• PASSAGE TO READ:
FY2020 Annual Report

Evolurionary Neurobiology Unit
Assistant Professor Hiroshi Watanabe

(From left to right) Ryo Nakamura, Christine Guzman, Akiko Tanimoto, Kurato Mohri, Eisuke Hayakawa, Ivan Mbogo, Ryotaro Nakamura, Hibiki Fukunaga, Yayoi Hongo, Kun-Lung Li, Hiroshi Watanabe, Larisa Sheloukhova, Minato Miyake, Kanako Hirata, Junko Higuchi, Mei Fang Lin, Chihiro Kawano, Chihiro Arasaki

Abstract

Many of the research projects conducted in the Evolutionary Neurobiology Unit is aimed at elucidating the origins of animal systems and how key processes in their early evolution were established at the molecular and genetic levels. Specific targets of our research include the genetic and physiological features of neurons and other basic animal cells (glia, muscles, digestive cells, etc.) in the ancestral animals and early evolutionary processes of body axes and germ layers, which are fundamental to shape the multicellular animal individual.

• SUPPLIED MATERIAL:
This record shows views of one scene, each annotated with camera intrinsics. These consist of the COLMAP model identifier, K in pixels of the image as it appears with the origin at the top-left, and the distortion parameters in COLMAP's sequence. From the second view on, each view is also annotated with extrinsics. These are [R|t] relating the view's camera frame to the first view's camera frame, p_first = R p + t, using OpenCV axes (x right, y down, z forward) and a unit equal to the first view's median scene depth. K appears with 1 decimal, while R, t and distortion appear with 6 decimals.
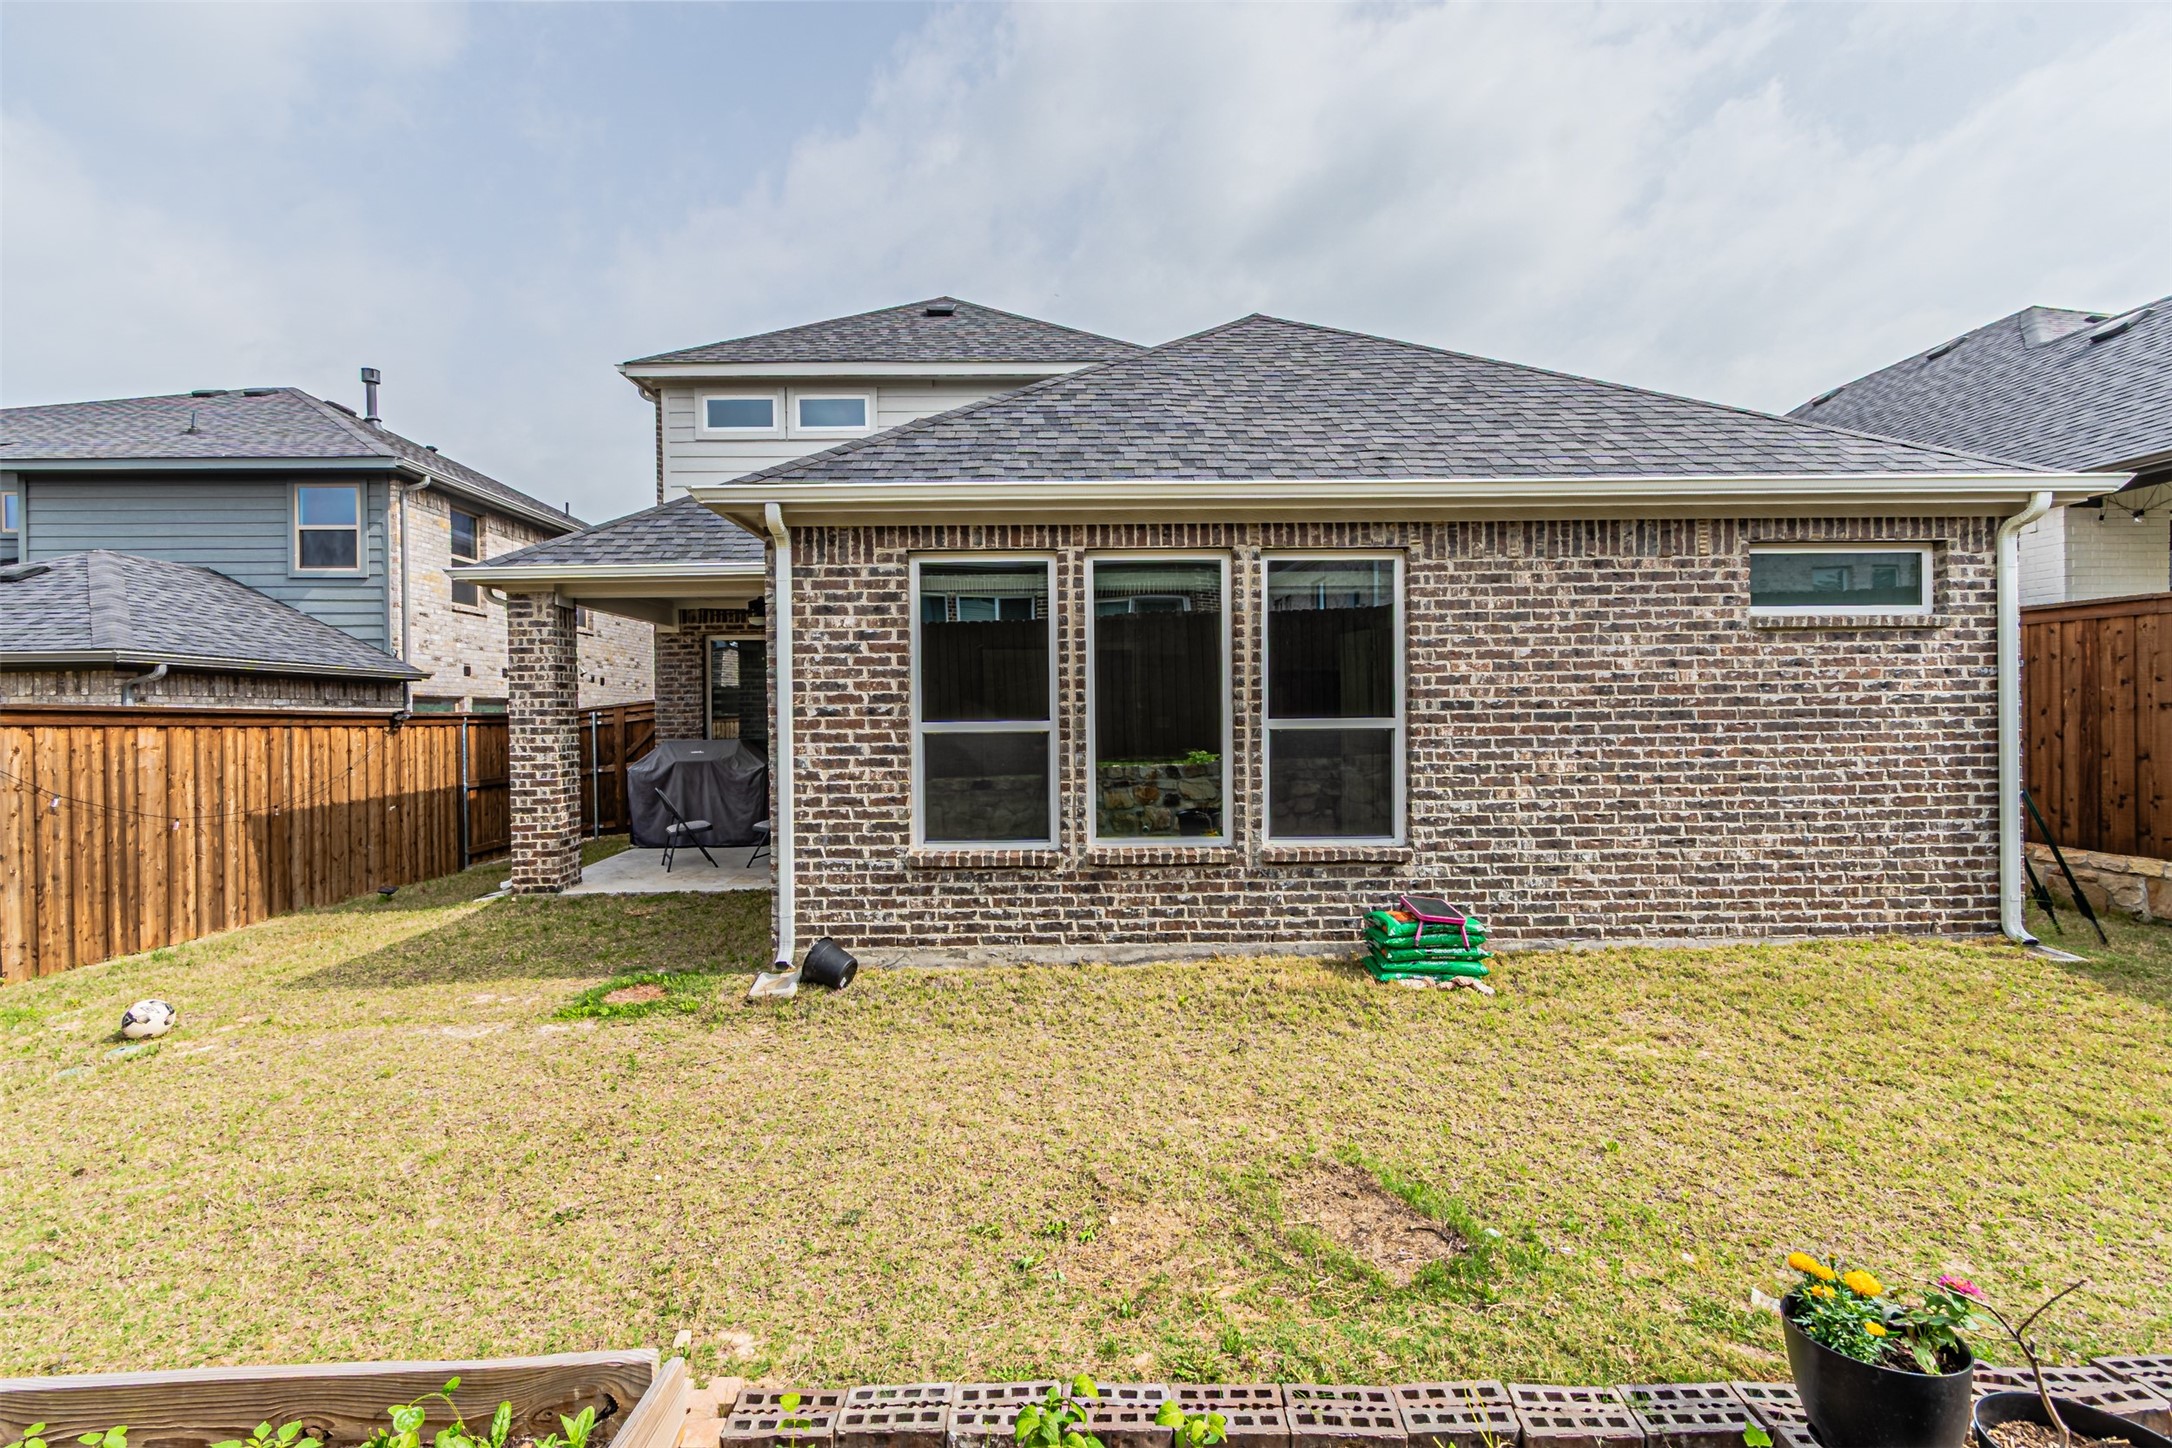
lens RADIAL K [[949.7, 0, 1084.9], [0, 949.7, 717.5], [0, 0, 1]] dist [0.010130, -0.002537]
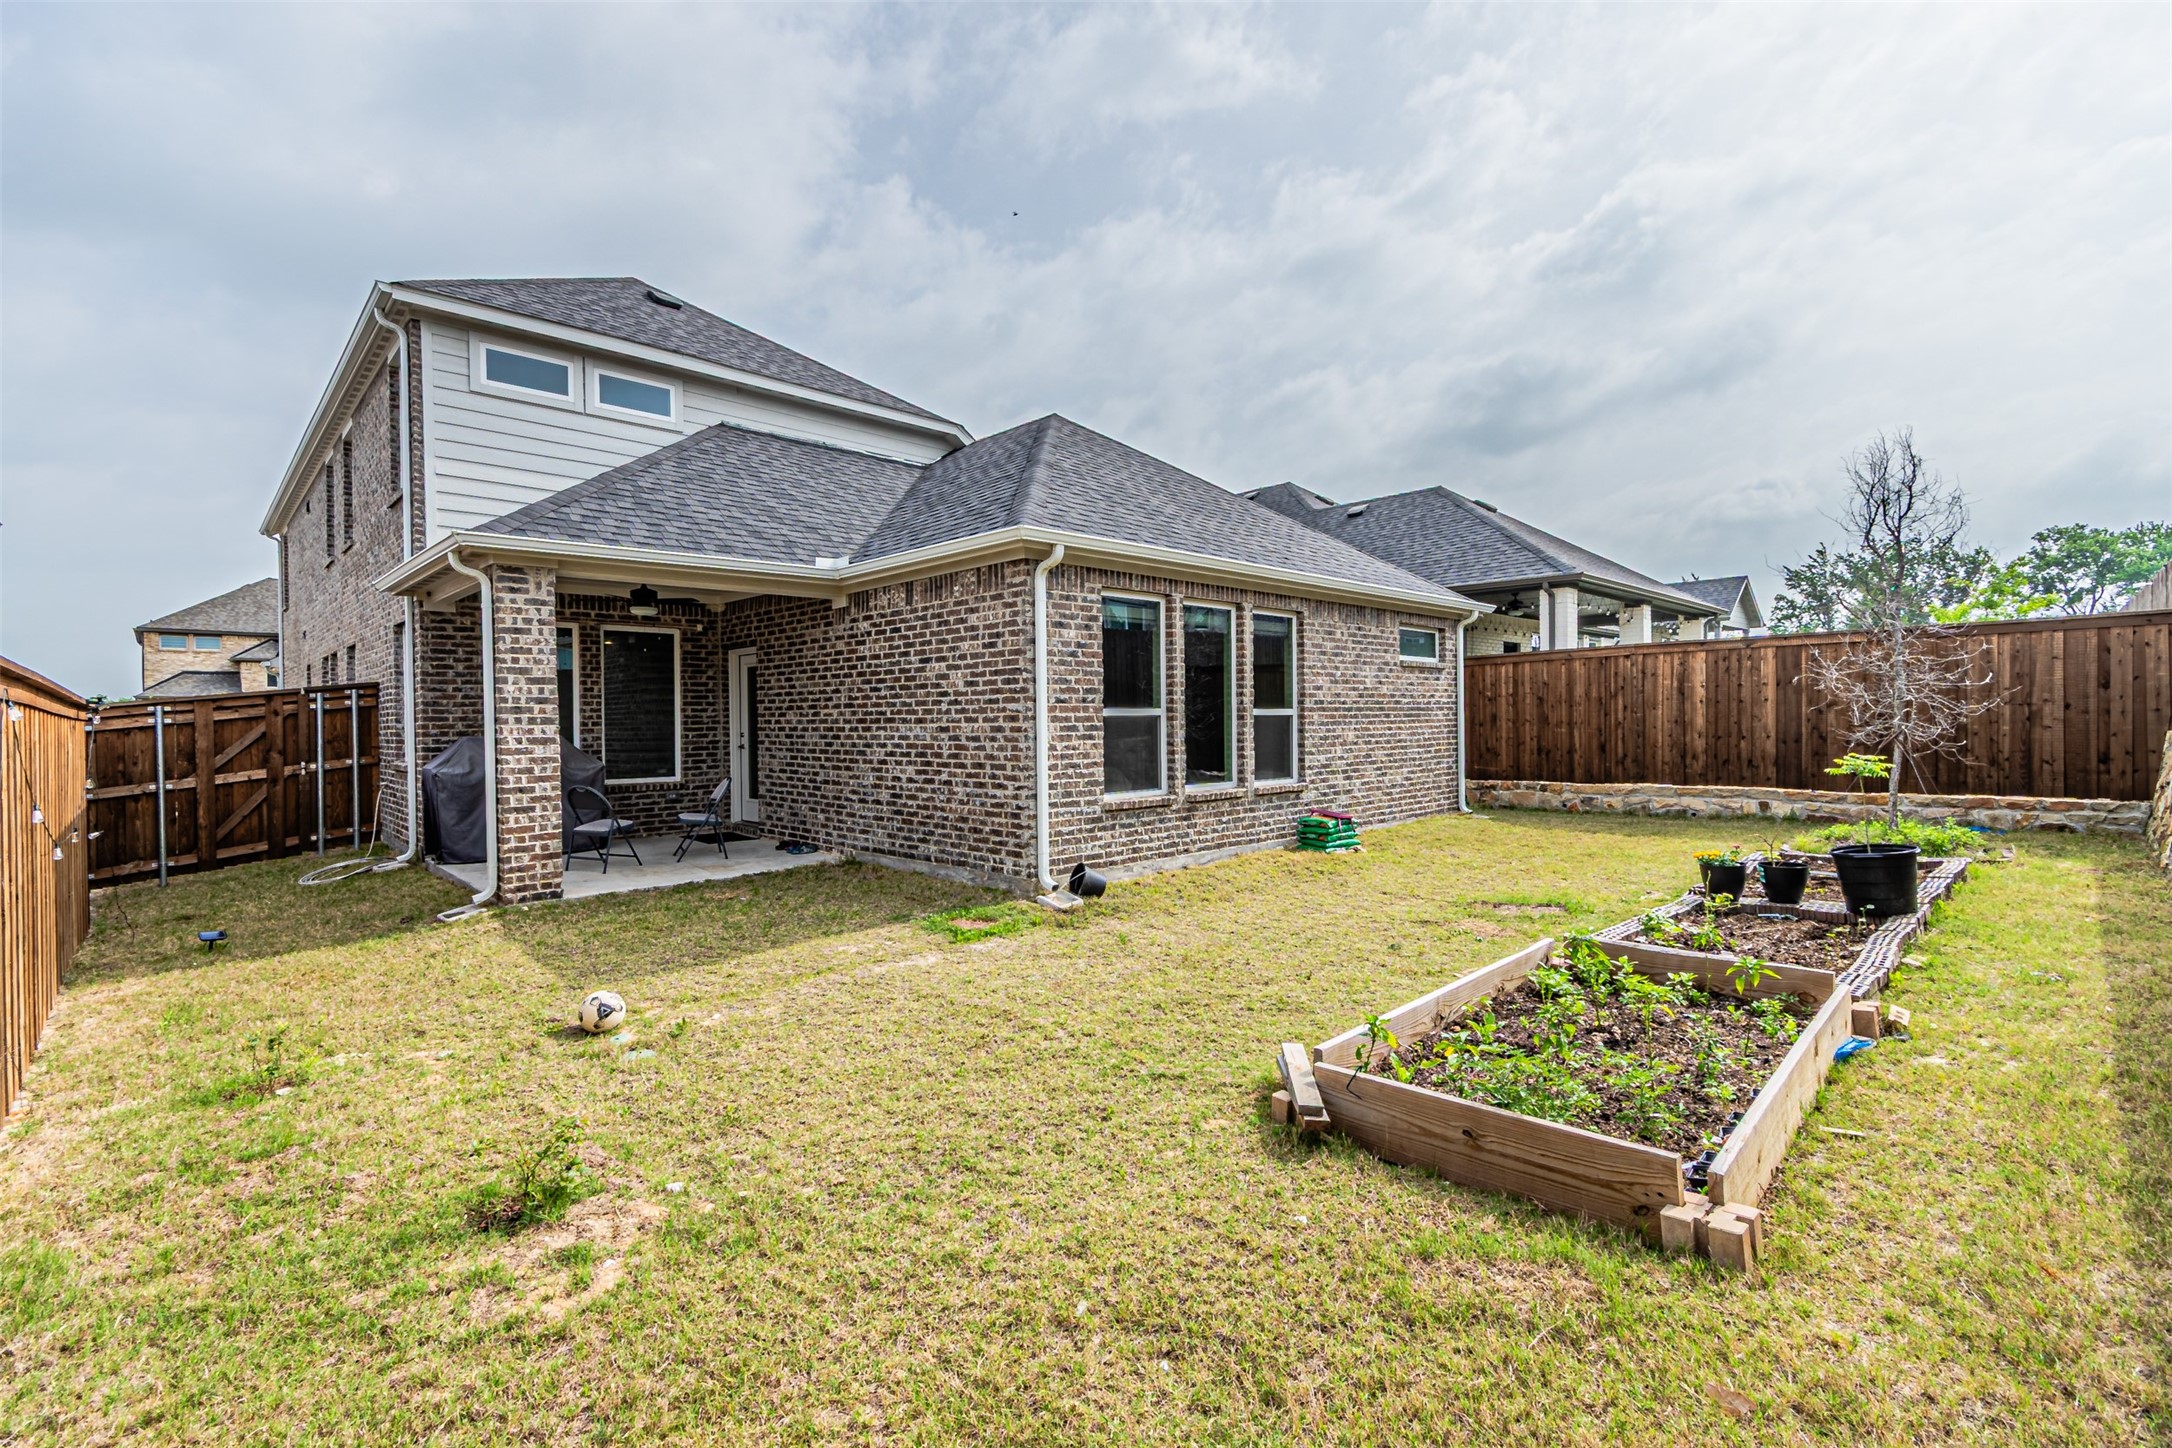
lens RADIAL K [[949.7, 0, 1074.2], [0, 949.7, 725.1], [0, 0, 1]] dist [0.010130, -0.002537]
pose [[0.739630, -0.001447, 0.673012, -1.150069], [0.005131, 0.999981, -0.003489, 0.034155], [-0.672994, 0.006034, 0.739623, -0.012514]]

• COMPLETE THE FOLLOWING:
[1] In the annual report, which basic animal cells besides neurons are named as research targets?
[2] Please repeat the annual report from "Many of the" up to and including "multicellular animal individual.".

• SOLUTIONS TO THE EXERCISE:
[1] Glia, muscles and digestive cells.

[2]
Many of the research projects conducted in the Evolutionary Neurobiology Unit is aimed at elucidating the origins of animal systems and how key processes in their early evolution were established at the molecular and genetic levels. Specific targets of our research include the genetic and physiological features of neurons and other basic animal cells (glia, muscles, digestive cells, etc.) in the ancestral animals and early evolutionary processes of body axes and germ layers, which are fundamental to shape the multicellular animal individual.